EXERCISE BRIEF: Format the item lines from the line containing "order: Carnivora" through the line containing "genus: Actitis", both included, as a JSON list of strings with one string per line and no blank lines.

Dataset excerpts
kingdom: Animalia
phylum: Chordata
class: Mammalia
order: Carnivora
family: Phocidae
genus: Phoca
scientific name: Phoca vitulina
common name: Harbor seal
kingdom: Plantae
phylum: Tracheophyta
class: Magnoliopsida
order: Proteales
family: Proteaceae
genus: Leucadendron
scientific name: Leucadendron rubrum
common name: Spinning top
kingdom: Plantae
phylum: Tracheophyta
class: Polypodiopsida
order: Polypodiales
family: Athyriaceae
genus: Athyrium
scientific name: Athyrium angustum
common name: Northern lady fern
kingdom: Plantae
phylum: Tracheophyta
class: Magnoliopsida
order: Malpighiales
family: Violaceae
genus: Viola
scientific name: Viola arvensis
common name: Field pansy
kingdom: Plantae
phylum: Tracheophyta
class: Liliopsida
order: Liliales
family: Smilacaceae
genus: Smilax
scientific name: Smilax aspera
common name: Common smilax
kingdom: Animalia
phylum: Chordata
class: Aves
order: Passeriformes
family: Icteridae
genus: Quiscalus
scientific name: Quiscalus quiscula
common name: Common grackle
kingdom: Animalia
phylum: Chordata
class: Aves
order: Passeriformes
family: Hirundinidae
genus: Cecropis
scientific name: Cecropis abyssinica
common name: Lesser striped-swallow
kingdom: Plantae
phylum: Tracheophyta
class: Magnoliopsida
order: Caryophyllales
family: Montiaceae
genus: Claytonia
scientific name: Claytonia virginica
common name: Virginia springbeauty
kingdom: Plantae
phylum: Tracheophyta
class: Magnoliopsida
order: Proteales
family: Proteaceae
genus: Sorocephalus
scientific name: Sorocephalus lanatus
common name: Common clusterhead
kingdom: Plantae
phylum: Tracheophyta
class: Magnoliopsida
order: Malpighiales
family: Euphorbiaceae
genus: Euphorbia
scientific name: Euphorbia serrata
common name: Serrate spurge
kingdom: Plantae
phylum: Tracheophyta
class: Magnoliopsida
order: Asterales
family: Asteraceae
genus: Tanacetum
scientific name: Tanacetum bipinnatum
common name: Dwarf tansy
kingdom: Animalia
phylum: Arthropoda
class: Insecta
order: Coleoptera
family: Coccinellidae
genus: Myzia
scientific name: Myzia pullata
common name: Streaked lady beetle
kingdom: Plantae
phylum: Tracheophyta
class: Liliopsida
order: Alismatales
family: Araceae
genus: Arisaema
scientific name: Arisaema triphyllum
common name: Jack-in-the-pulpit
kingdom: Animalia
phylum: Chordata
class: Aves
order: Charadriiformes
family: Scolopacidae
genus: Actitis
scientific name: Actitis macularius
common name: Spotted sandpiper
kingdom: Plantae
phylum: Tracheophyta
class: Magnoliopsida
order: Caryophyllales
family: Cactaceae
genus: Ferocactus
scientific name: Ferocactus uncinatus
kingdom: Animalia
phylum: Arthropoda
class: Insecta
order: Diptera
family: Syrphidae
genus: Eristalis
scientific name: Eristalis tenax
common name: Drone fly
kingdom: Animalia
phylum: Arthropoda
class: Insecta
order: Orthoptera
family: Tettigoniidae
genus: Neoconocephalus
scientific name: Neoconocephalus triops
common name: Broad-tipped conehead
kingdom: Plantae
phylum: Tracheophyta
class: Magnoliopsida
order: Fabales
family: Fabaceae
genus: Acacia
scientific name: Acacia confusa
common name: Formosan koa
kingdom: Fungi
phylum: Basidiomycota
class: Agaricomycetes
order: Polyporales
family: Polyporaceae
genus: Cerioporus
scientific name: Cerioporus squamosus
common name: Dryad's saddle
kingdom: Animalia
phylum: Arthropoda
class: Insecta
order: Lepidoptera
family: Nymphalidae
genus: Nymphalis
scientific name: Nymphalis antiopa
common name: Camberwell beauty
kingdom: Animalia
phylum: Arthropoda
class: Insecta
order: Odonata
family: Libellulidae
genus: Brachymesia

COMPLETE RESPONSE:
[
  "order: Carnivora",
  "family: Phocidae",
  "genus: Phoca",
  "scientific name: Phoca vitulina",
  "common name: Harbor seal",
  "kingdom: Plantae",
  "phylum: Tracheophyta",
  "class: Magnoliopsida",
  "order: Proteales",
  "family: Proteaceae",
  "genus: Leucadendron",
  "scientific name: Leucadendron rubrum",
  "common name: Spinning top",
  "kingdom: Plantae",
  "phylum: Tracheophyta",
  "class: Polypodiopsida",
  "order: Polypodiales",
  "family: Athyriaceae",
  "genus: Athyrium",
  "scientific name: Athyrium angustum",
  "common name: Northern lady fern",
  "kingdom: Plantae",
  "phylum: Tracheophyta",
  "class: Magnoliopsida",
  "order: Malpighiales",
  "family: Violaceae",
  "genus: Viola",
  "scientific name: Viola arvensis",
  "common name: Field pansy",
  "kingdom: Plantae",
  "phylum: Tracheophyta",
  "class: Liliopsida",
  "order: Liliales",
  "family: Smilacaceae",
  "genus: Smilax",
  "scientific name: Smilax aspera",
  "common name: Common smilax",
  "kingdom: Animalia",
  "phylum: Chordata",
  "class: Aves",
  "order: Passeriformes",
  "family: Icteridae",
  "genus: Quiscalus",
  "scientific name: Quiscalus quiscula",
  "common name: Common grackle",
  "kingdom: Animalia",
  "phylum: Chordata",
  "class: Aves",
  "order: Passeriformes",
  "family: Hirundinidae",
  "genus: Cecropis",
  "scientific name: Cecropis abyssinica",
  "common name: Lesser striped-swallow",
  "kingdom: Plantae",
  "phylum: Tracheophyta",
  "class: Magnoliopsida",
  "order: Caryophyllales",
  "family: Montiaceae",
  "genus: Claytonia",
  "scientific name: Claytonia virginica",
  "common name: Virginia springbeauty",
  "kingdom: Plantae",
  "phylum: Tracheophyta",
  "class: Magnoliopsida",
  "order: Proteales",
  "family: Proteaceae",
  "genus: Sorocephalus",
  "scientific name: Sorocephalus lanatus",
  "common name: Common clusterhead",
  "kingdom: Plantae",
  "phylum: Tracheophyta",
  "class: Magnoliopsida",
  "order: Malpighiales",
  "family: Euphorbiaceae",
  "genus: Euphorbia",
  "scientific name: Euphorbia serrata",
  "common name: Serrate spurge",
  "kingdom: Plantae",
  "phylum: Tracheophyta",
  "class: Magnoliopsida",
  "order: Asterales",
  "family: Asteraceae",
  "genus: Tanacetum",
  "scientific name: Tanacetum bipinnatum",
  "common name: Dwarf tansy",
  "kingdom: Animalia",
  "phylum: Arthropoda",
  "class: Insecta",
  "order: Coleoptera",
  "family: Coccinellidae",
  "genus: Myzia",
  "scientific name: Myzia pullata",
  "common name: Streaked lady beetle",
  "kingdom: Plantae",
  "phylum: Tracheophyta",
  "class: Liliopsida",
  "order: Alismatales",
  "family: Araceae",
  "genus: Arisaema",
  "scientific name: Arisaema triphyllum",
  "common name: Jack-in-the-pulpit",
  "kingdom: Animalia",
  "phylum: Chordata",
  "class: Aves",
  "order: Charadriiformes",
  "family: Scolopacidae",
  "genus: Actitis"
]